Christians and Muslims throughout the world experienced harassment in more countries than any other religious groups in 2018. It’s a pattern that has remained consistent since 2007, when the Pew Research Center began tracking the level of government restrictions on religion.

Christians and Muslims are the two largest religious groups in the world and are more geographically dispersed than smaller groups.

In 2018, Christians reportedly experienced harassment in 145 countries, up from 143 countries in 2017, Pew reported. In Israel, for instance, an Ethiopian Christian monk was reportedly injured by police officers who were attempting to evict him from his church. And in Burundi, a Christian man died after he was imprisoned and allegedly beaten by police for refusing — on the basis of his religious conscience — to register to vote.

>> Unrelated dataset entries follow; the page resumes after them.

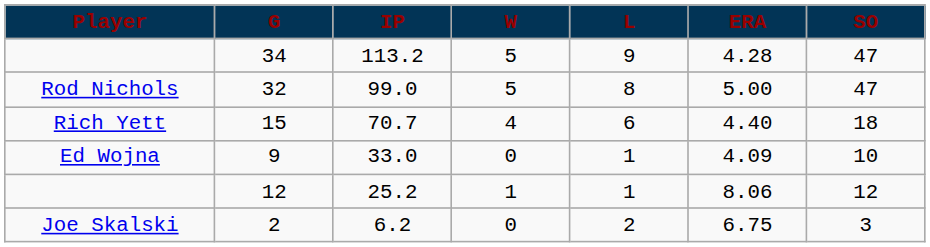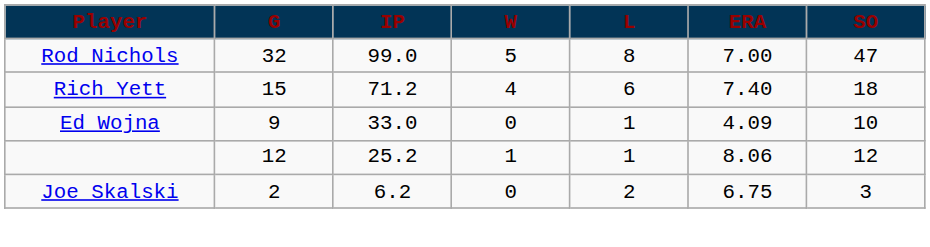- row: 34 | 113.2 | 5 | 9 | 4.28 | 47
32 | ERA: 5.00 -> 7.00
15 | IP: 70.7 -> 71.2
15 | ERA: 4.40 -> 7.40
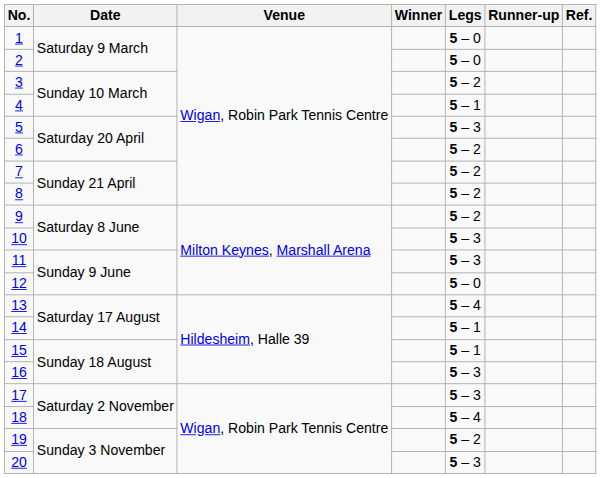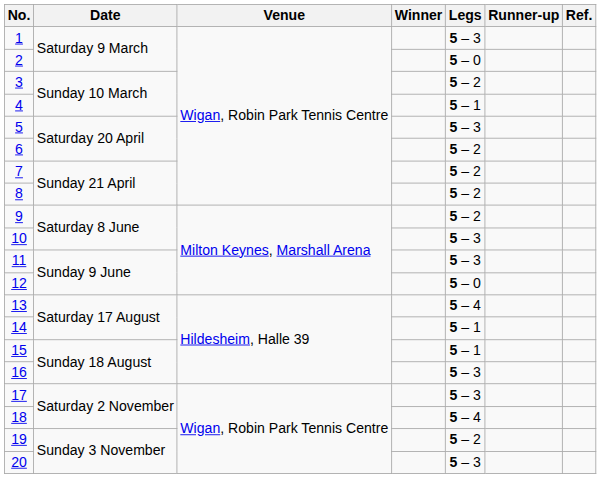1 | Legs: 5 – 0 -> 5 – 3
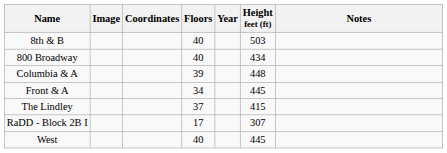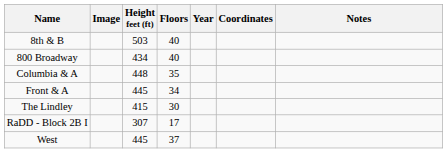columns swapped: Height feet (ft) <-> Coordinates
Columbia & A | Floors: 39 -> 35
The Lindley | Floors: 37 -> 30
West | Floors: 40 -> 37
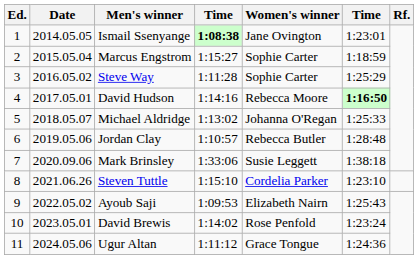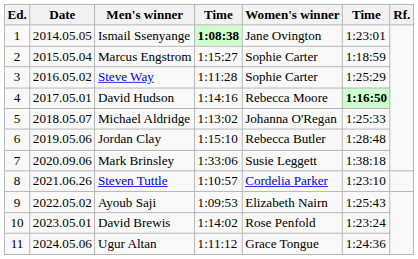Jordan Clay | column 4: 1:10:57 -> 1:15:10
Steven Tuttle | column 4: 1:15:10 -> 1:10:57
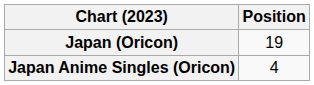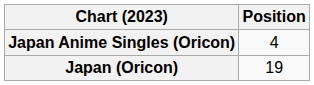rows swapped: Japan (Oricon) <-> Japan Anime Singles (Oricon)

The study looks at the year 2018 and finds that the global median level of government restrictions on religion — laws, policies and actions by officials that impinge on religious beliefs and practices — continued to climb, reaching an all-time high since Pew Research Center began tracking these trends in 2007.

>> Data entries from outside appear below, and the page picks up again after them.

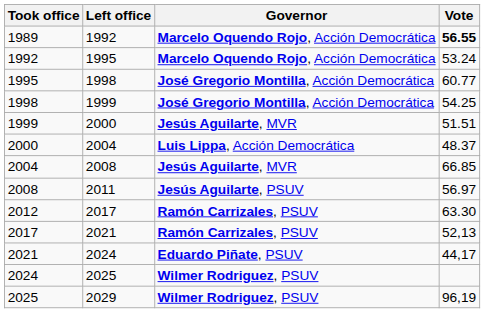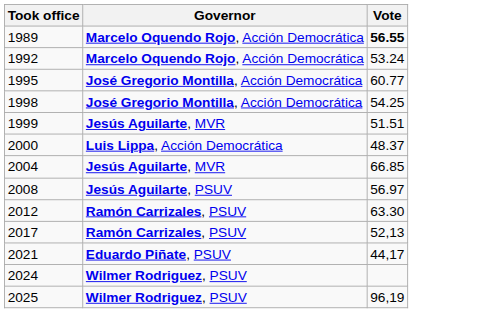- column: Left office | 1992 | 1995 | 1998 | 1999 | 2000 | 2004 | 2008 | 2011 | 2017 | 2021 | 2024 | 2025 | 2029
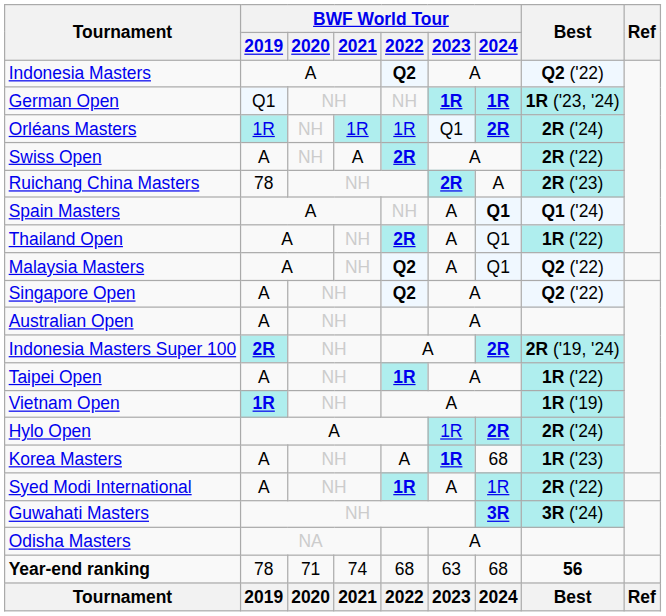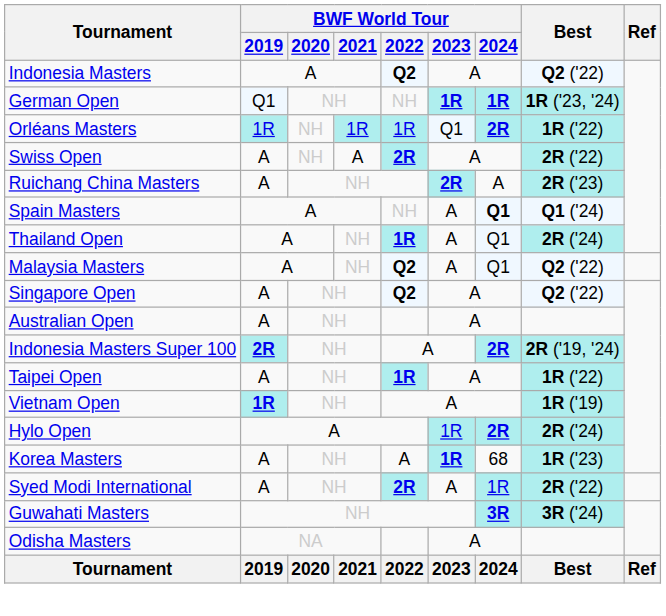Orléans Masters | Best: 2R ('24) -> 1R ('22)
Ruichang China Masters | BWF World Tour / 2019: 78 -> A
Thailand Open | BWF World Tour / 2022: 2R -> 1R
Thailand Open | Best: 1R ('22) -> 2R ('24)
Syed Modi International | BWF World Tour / 2022: 1R -> 2R
- row: Year-end ranking | 78 | 71 | 74 | 68 | 63 | 68 | 56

The increase from 2017 to 2018 was relatively modest, but it contributed to a substantial rise in government restrictions on religion over more than a decade, Pew said. In 2007, the first year of the study, the global median score on the Government Restrictions Index (a 10-point scale based on 20 indicators) was 1.8. After some fluctuation in the early years, the median score has steadily risen since 2011 and now stands at 2.9 for 2018, the most recent full year for which data is available.

More governments using force

The increase in government restrictions reflects a wide variety of events around the world, including a rise from 2017 to 2018 in the number of governments using force — such as detentions and physical abuse — to coerce religious groups. The total number of countries with “high” or “very high” levels of government restrictions has been mounting as well. Most recently, that number climbed from 52 countries (26% of the 198 countries and territories included in the study) in 2017 to 56 countries (28%) in 2018.

Of the five regions examined in the study, the Middle East and North Africa continued to have the highest median level of government restrictions in 2018 (6.2 out of 10). However, Asia and the Pacific had the largest increase in its median government restrictions score, rising from 3.8 in 2017 to 4.4 in 2018, partly because a greater number of governments in the region used force against religious groups, including property damage, detention, displacement, abuse and killings.

Some countries in the Asia-Pacific region saw all-time highs in their overall government restrictions scores. This includes China, which continued to have the highest score on the Government Restrictions Index (GRI) out of all 198 countries and territories in the study. China has been near the top of the list of the most restrictive governments in each year since the inception of the study, and in 2018 it reached a new peak in its score (9.3 out of 10).

While Asia and the Pacific had the largest increases in their Government Restrictions Index scores, the Middle East and North Africa still had the highest median level of government restrictions, with a score of 6.2 on the GRI — up from 2017, more than double the global median (2.9), and at its highest point since the aftermath of the Arab Spring in 2012. The rise in the GRI scores in the Middle East and North Africa was partly due to more governments using force against religious groups.

Sub-Saharan Africa was the only other region to experience an increase in its median level of government restrictions in 2018 (from 2.6 to 2.7), reaching a new high following a steady rise in recent years. While government use of force against religious groups decreased in the region, both harassment of religious groups and physical violence against minority groups went up.

The survey is based in part on annual reports on international religious freedom by the U.S. State Department and the U.S. Commission on International Religious Freedom, as well as publications by a variety of European and United Nations bodies and several independent, nongovernmental organizations.